3 Comments
Sep 12, 2021Liked by Laura Kelly Fanucci

I was in downtown Washington D.C. twenty years ago today. I was 15 and on a family road trip. I could tell a lot of stories about that day, but the one I remember the most is actually from 9/12 - I came downstairs in my aunt's house to see my mother sitting at the table sobbing over the photos and stories in that day's Washington Post. I took the newspaper away from her, brought her some Kleenex, and gave her a hug. 9/11 will always remind me of the first time I mothered my mother.

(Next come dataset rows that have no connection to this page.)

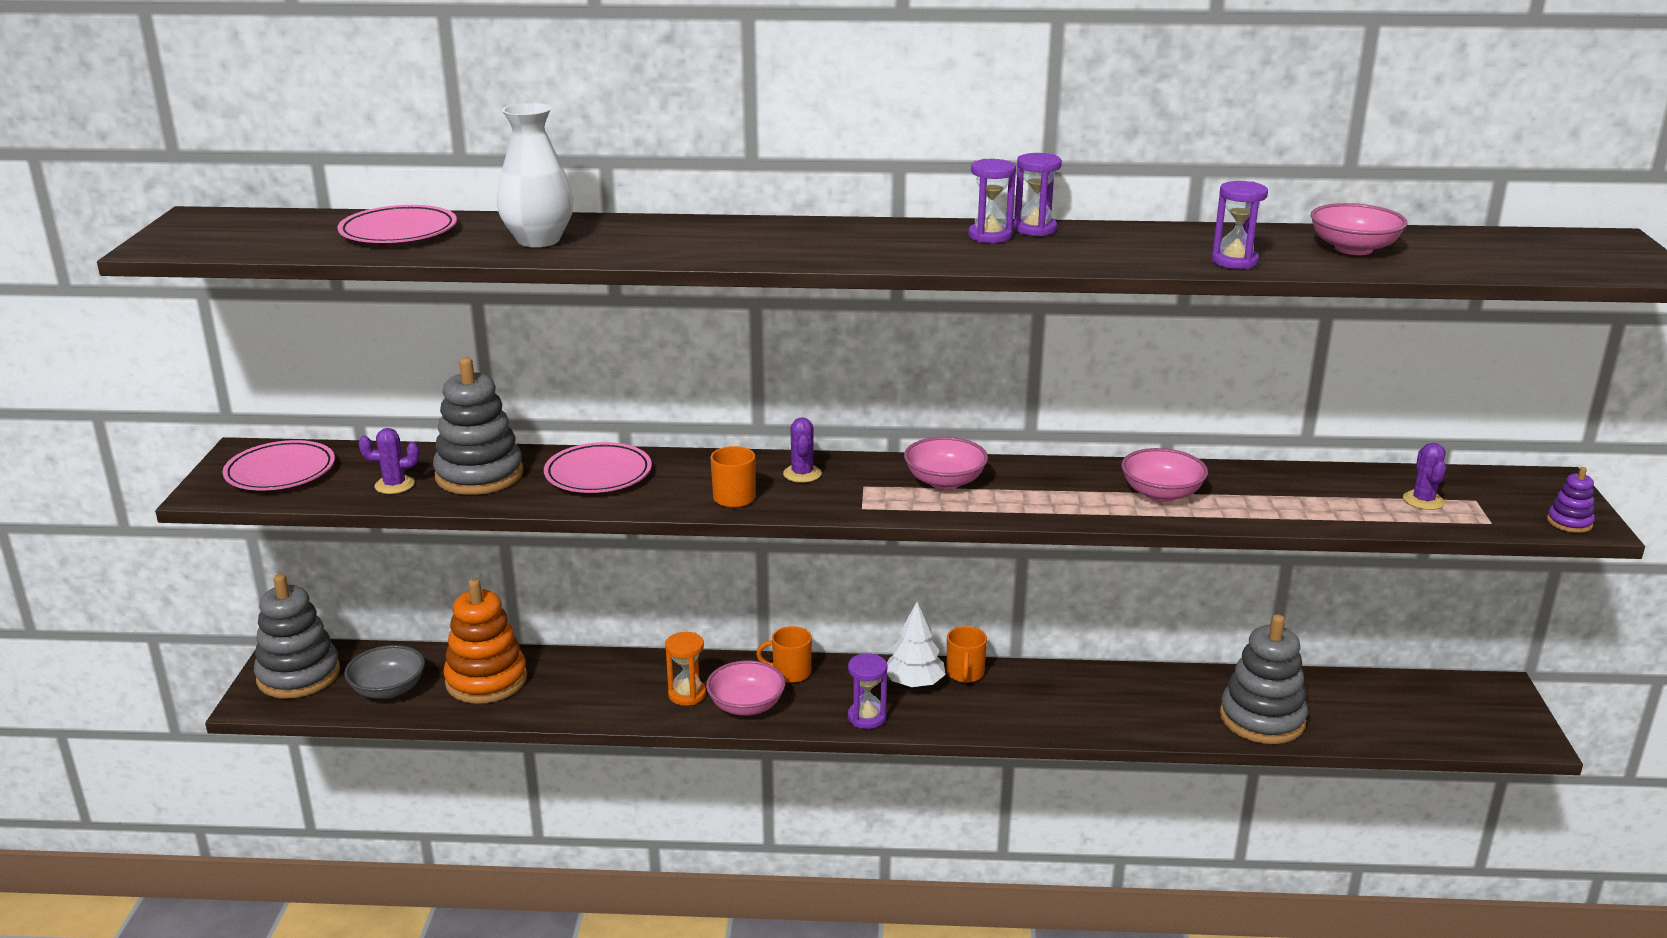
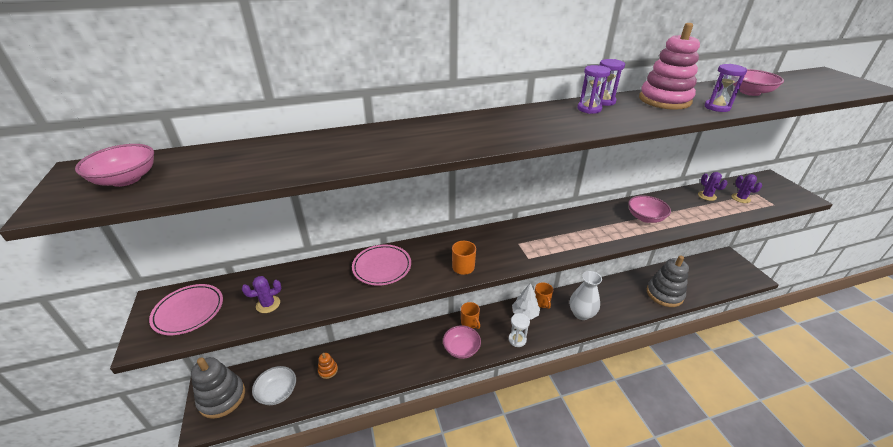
camera: 20 degrees left, 10 degrees up
(388, 689) = (277, 392): grey bowl -> white bowl
(398, 232) = (244, 159): pink plate -> none
(479, 475) = (315, 284): grey stacking toy -> none
(486, 680) = (328, 370): orange stacking toy -> orange stacking toy, size x0.46
(538, 240) = (345, 151): white vase -> white vase (581, 314)
(687, 694) = (431, 350): orange hourglass -> none
(790, 673) = (470, 323): orange mug -> orange mug turned 105 degrees counterclockwise
(802, 474) = (484, 242): purple cactus -> purple cactus (707, 196)
(867, 717) = (517, 340): purple hourglass -> white hourglass
(945, 481) = (552, 232): pink bowl -> pink bowl (126, 179)
(1154, 240) = (664, 100): none -> pink stacking toy
(1569, 522) = (798, 198): purple stacking toy -> none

My personal grief ritual for this day is to listen to two songs - Where Where You When the World Stopped Turning by Alan Jackson, and Grand Central Station by Mary Chapin Carpenter. MCC did an interview with Steve Inskeep of NPR about the writing of that song, the story of a man who is working at the Twin Towers site in the weeks after the collapse and how he feels like he brings the souls of those who died with him to the train station when he leaves every night. I always cry at the last lines of that song - "Tomorrow I'll be back there working on the pile / Going in and coming out single file / Before my job is done there's one more trip I'm making / to Grand Central Station."

Expand full comment
Sep 11, 2021Liked by Laura Kelly Fanucci

Thank you for sharing. Beautifully written. Definitely too young. A mystic in Ireland for-told a big event would happen at the towers and this ended up bringing me on two pilgrimages to Ireland. Very fruitful- somehow God brings good out of evil. Bless you.

Expand full comment

Beautiful, Laura. I remember the day so vividly.